Chart analysis data:
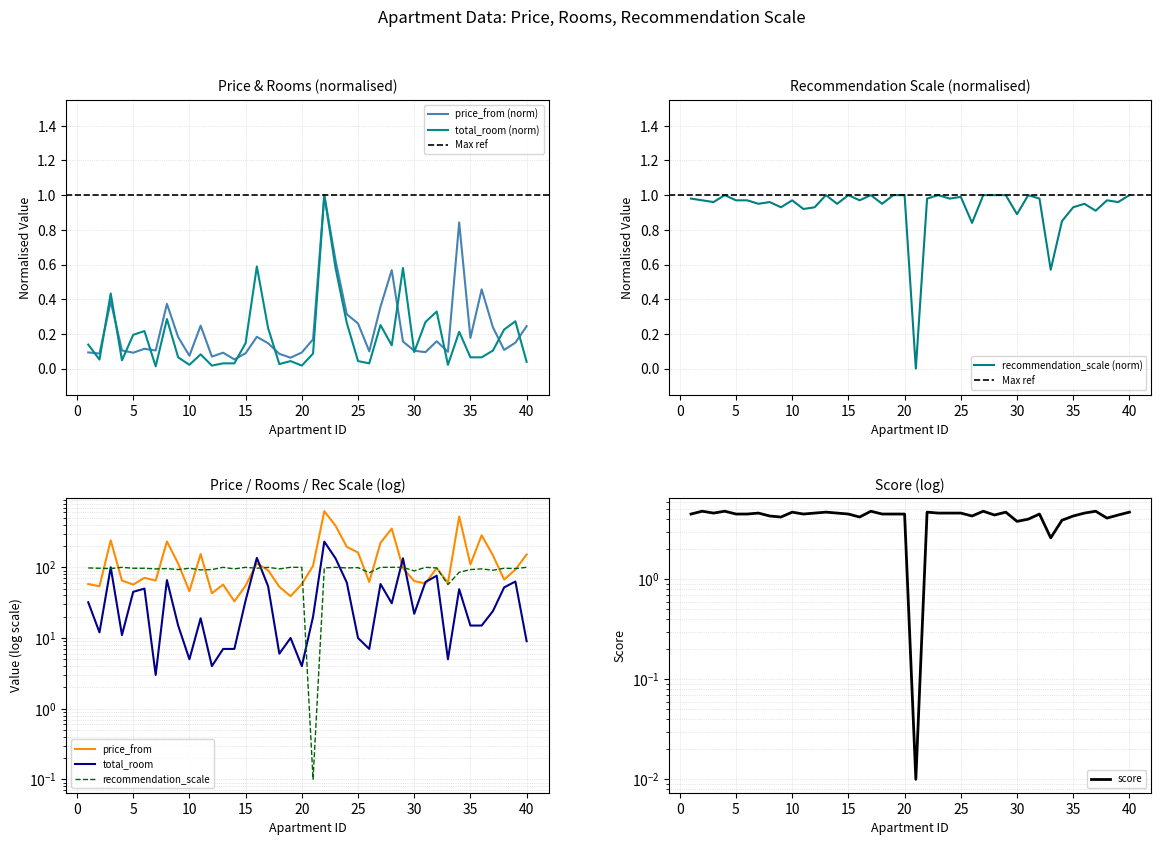

True or false: total_room and recommendation_scale intersect in this chart.

True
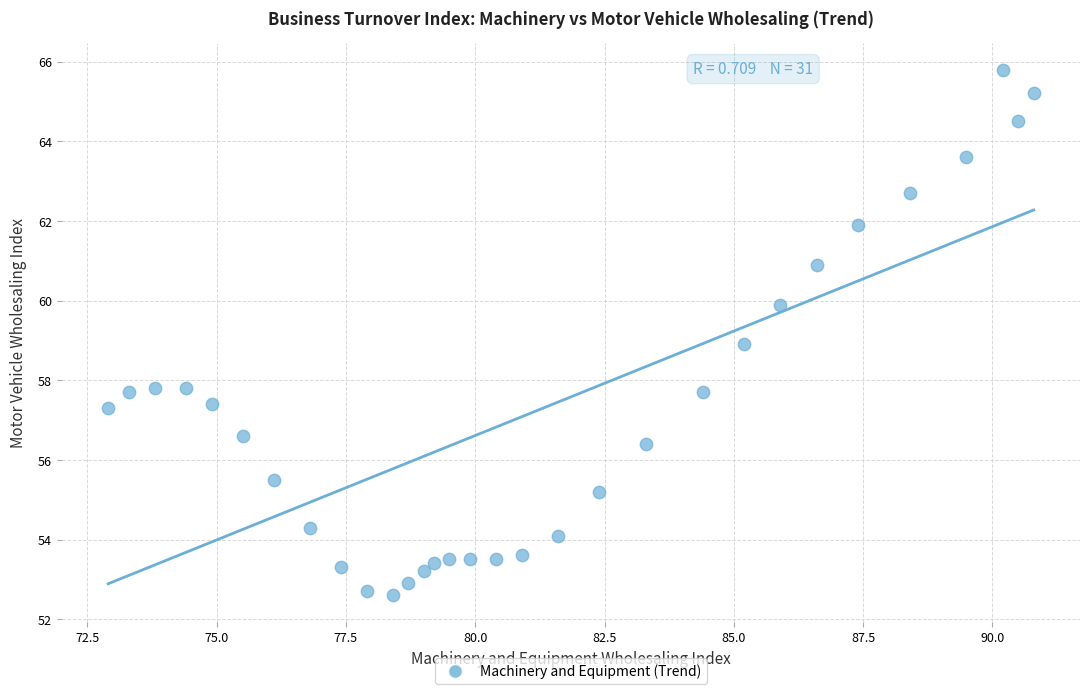

What is the range of X values (max minus min)?

17.9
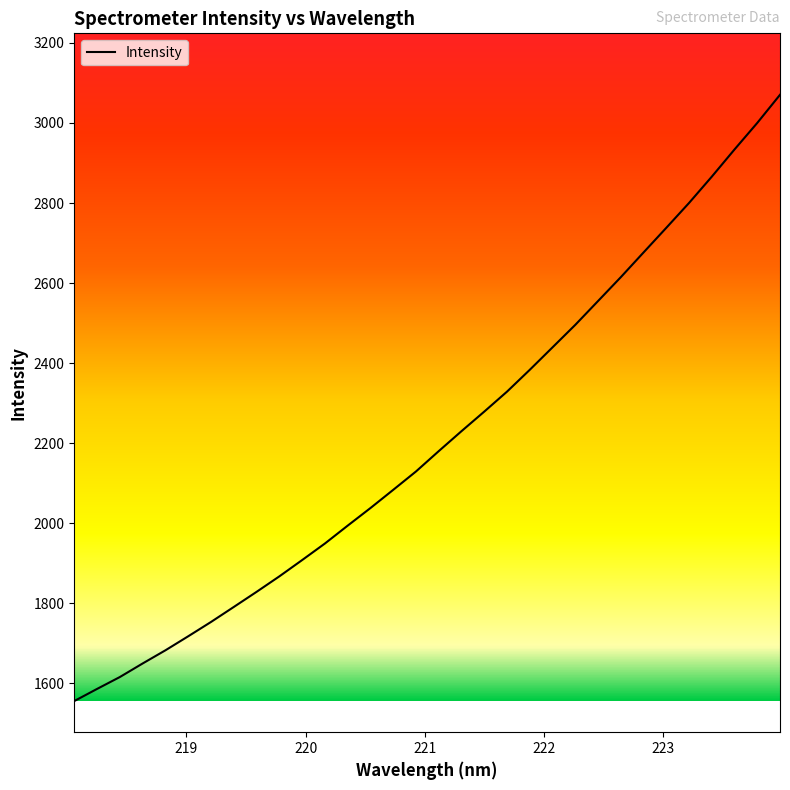

What is the difference between the maximum and minimum values?

1514.4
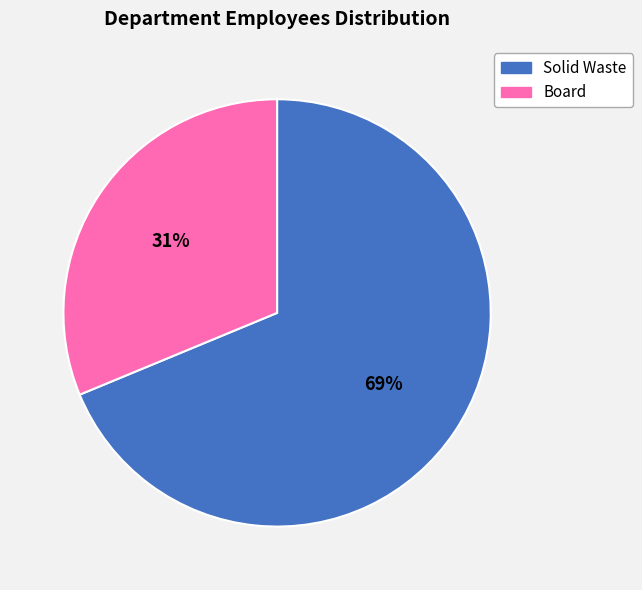

True or false: Board accounts for 31% of the total.

True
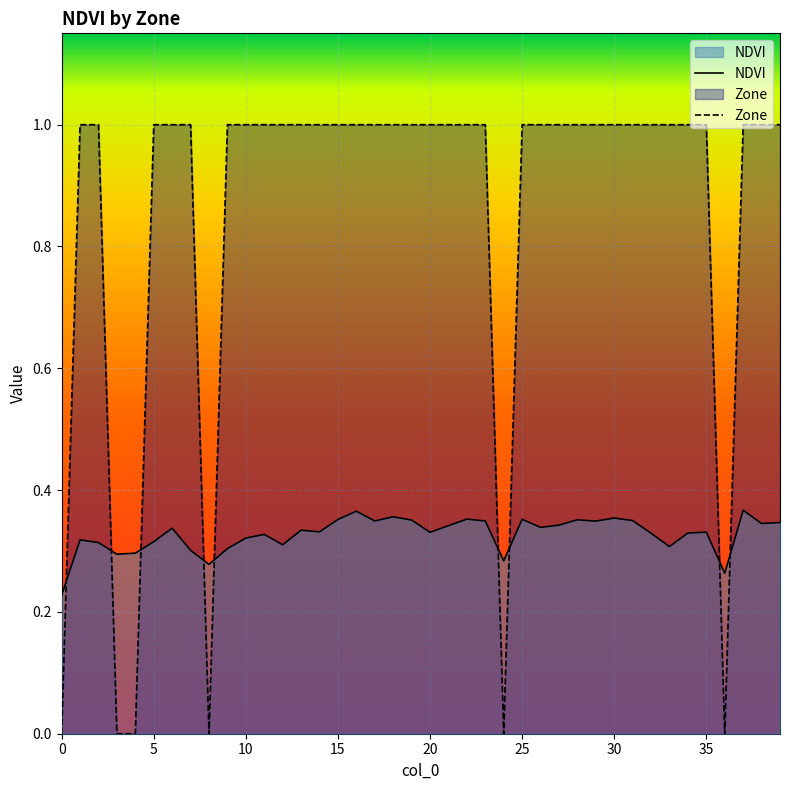

True or false: NDVI and Zone intersect in this chart.

True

Work task:
Extract the lines of the rows above exactly, starting at the line containing "What is the difference" and continuing through the end of the rows, with both ends included. Omit the pictures from your answer.

Worked solution:
What is the difference between the maximum and minimum values?

1514.4

True or false: Board accounts for 31% of the total.

True

True or false: NDVI and Zone intersect in this chart.

True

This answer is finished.